3D printing has previously been used mostly to prototype products in development before they were produced with traditional manufacturing techniques. 3D printers are generally not designed for manufacturing scale. Prints are often painfully slow, require wasteful part supports that are ultimately thrown in the trash, and use materials that are vastly inferior to those used for production, resulting in weak and brittle parts. For adidas, the 3D printing industry lacked the production-grade elastomers needed for a demanding athletic footwear application. As a result, while adidas could 3D print prototypes of their midsoles, the final midsole design was still constrained by the ultimate production process, i.e. injection and compression molding. To overcome this constraint and 3D print final midsoles, adidas turned to Carbon’s Digital Light Synthesis technology, its factory-ready 3D printing method, and its high-performance materials to design and directly produce the next generation of athletic footwear. A trailblazing partnership had been forged.
Carbon’s rapid product development process enabled adidas to iterate over 50 different lattices for the midsole before landing on the current design. Traditionally, product development has followed four steps: design, prototyping, tooling, and production. This process is so slow that many product development programs can only afford three to five redesign cycles before finalizing the design, constraining the product team’s innovation. The Carbon-adidas collaboration made ten times as many iterations possible! Further, each iteration was produced with the same process and material as the ultimate product.
Having developed production ready printers and materials, Carbon was finally obliterating the barriers to using 3D printing for manufacturing real products at scale. Leveraging Carbon programmable liquid resin platform that uses light to set the shape and heat to set the mechanical properties, the Carbon team developed a proprietary print strategy for midsoles that enables printing with essentially zero support material. This not only saves on raw material costs, but also dramatically reduces manual post-processing steps of traditional additive manufacturing.
Moving quickly and gathering feedback with every iteration, the Carbon team developed a revolutionary elastic material for the Futurecraft 4D midsole. adidas needed to 3D print lattices in a stiff but resilient elastomer to create a high performance midsole with excellent energy return.

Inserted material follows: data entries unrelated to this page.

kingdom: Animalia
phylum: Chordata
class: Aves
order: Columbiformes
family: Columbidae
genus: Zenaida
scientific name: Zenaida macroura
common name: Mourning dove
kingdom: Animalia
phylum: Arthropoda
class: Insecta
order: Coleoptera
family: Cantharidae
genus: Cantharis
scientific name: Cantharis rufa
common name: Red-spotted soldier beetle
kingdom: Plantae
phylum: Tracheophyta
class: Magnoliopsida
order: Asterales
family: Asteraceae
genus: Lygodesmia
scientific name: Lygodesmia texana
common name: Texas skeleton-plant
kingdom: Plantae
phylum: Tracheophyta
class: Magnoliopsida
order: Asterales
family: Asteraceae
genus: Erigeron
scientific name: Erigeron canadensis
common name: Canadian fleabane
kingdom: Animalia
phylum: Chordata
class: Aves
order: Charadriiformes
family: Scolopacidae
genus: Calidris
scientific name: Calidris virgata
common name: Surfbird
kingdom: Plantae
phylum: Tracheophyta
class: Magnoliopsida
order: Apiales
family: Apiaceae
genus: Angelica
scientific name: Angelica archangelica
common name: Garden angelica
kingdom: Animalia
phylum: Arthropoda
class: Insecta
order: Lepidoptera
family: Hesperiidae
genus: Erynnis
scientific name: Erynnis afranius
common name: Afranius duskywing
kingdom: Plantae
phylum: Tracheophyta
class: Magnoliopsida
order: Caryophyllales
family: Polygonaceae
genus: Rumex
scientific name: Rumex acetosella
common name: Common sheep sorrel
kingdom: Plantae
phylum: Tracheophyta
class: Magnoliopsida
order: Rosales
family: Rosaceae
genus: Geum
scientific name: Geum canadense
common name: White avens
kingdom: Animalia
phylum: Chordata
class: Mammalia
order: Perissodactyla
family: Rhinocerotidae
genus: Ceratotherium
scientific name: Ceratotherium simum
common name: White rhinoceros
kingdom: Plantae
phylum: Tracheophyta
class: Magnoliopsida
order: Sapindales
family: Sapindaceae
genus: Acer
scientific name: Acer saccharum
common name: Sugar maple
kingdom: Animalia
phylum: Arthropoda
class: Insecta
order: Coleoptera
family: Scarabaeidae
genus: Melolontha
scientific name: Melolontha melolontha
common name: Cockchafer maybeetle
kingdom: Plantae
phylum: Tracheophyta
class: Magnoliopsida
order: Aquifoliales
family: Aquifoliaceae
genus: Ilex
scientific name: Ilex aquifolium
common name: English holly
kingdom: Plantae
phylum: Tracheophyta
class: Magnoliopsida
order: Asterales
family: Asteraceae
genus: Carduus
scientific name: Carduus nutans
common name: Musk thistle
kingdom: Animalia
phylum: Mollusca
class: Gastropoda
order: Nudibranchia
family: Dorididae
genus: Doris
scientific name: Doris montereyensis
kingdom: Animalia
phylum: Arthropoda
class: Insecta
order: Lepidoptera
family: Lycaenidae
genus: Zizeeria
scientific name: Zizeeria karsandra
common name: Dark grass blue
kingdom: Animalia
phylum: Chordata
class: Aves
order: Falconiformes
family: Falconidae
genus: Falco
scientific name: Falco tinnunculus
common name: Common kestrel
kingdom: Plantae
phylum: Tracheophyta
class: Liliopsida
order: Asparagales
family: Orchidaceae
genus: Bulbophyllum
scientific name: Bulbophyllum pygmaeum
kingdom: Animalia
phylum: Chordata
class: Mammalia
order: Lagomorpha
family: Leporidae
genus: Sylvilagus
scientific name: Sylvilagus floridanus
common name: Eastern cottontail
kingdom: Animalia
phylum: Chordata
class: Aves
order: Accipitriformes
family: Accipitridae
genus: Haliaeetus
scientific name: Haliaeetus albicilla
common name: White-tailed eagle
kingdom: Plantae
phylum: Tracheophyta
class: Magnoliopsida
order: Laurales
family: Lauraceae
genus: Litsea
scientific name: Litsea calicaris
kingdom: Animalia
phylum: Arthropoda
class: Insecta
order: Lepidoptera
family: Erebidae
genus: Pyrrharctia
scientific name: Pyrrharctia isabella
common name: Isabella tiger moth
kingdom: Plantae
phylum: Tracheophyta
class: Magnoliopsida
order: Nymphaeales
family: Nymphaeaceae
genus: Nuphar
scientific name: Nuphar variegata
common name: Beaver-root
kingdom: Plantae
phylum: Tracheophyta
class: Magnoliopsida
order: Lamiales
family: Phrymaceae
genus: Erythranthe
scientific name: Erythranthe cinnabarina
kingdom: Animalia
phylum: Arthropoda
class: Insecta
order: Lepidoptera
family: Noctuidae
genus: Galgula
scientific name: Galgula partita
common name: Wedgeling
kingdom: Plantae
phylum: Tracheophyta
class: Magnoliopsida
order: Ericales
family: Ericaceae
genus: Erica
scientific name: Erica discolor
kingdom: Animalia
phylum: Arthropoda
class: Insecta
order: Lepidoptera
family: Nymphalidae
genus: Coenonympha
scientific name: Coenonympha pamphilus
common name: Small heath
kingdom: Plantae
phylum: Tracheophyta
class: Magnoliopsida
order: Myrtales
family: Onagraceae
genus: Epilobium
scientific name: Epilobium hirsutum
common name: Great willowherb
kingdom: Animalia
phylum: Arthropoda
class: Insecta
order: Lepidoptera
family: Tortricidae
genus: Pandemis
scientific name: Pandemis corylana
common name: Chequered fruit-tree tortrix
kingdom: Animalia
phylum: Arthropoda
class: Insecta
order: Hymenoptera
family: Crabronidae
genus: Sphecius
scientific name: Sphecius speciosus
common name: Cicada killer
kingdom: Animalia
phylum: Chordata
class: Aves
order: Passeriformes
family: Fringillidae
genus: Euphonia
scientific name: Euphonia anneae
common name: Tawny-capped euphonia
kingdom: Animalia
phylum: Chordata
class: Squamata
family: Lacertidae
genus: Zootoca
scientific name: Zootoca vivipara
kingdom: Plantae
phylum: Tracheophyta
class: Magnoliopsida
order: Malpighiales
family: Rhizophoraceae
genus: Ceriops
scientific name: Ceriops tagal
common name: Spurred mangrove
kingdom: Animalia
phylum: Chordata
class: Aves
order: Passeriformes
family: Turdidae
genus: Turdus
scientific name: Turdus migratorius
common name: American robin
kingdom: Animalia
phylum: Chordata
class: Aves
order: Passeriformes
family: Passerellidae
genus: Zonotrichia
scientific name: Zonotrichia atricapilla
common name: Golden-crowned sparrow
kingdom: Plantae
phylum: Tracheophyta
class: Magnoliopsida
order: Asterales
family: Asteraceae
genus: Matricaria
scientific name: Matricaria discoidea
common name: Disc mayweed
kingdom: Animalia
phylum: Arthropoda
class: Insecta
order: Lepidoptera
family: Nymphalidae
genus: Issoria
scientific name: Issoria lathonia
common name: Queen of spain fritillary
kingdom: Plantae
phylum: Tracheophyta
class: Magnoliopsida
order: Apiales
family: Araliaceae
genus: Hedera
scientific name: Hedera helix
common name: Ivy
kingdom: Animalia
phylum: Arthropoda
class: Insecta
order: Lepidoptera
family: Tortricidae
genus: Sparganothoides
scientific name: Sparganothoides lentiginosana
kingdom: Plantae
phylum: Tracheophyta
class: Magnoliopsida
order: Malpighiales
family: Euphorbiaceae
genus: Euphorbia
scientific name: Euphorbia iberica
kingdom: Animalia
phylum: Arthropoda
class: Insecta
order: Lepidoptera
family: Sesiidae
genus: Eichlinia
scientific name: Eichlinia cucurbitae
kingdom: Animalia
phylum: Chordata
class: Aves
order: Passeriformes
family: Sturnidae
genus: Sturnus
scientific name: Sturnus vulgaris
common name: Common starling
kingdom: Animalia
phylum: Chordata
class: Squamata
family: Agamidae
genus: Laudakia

Carbon’s EPU 40 was the only 3D printable material that came close to the requirements for this application. the Carbon team iterated over 150 different material formulations to achieve the desired mechanical properties.
Boasting a very similar silhouette to the Futurecraft 4D, this new take on the 4D-printed sneaker trend ushers in a Maroon/Nobind/Aergrn-colored upper that sits atop the usual Ash Green printed sole that combines with a Continental outsole for extra durability. In customary Consortium fashion, adidas and SNS share responsibility on the sneaker’s tongue tabs, with the former being planted on the left and the latter on the right. This SNS-exclusive Consortium collaboration sneaker is priced at $449 USD.